> [Supplied records]:

*****

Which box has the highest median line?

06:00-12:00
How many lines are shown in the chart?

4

*****

> [Instructions to follow]:
Rewrite all of the material above, changing "median" to "middle" and leaving everything else as it is.

> [Task result]:
Which box has the highest middle line?

06:00-12:00
How many lines are shown in the chart?

4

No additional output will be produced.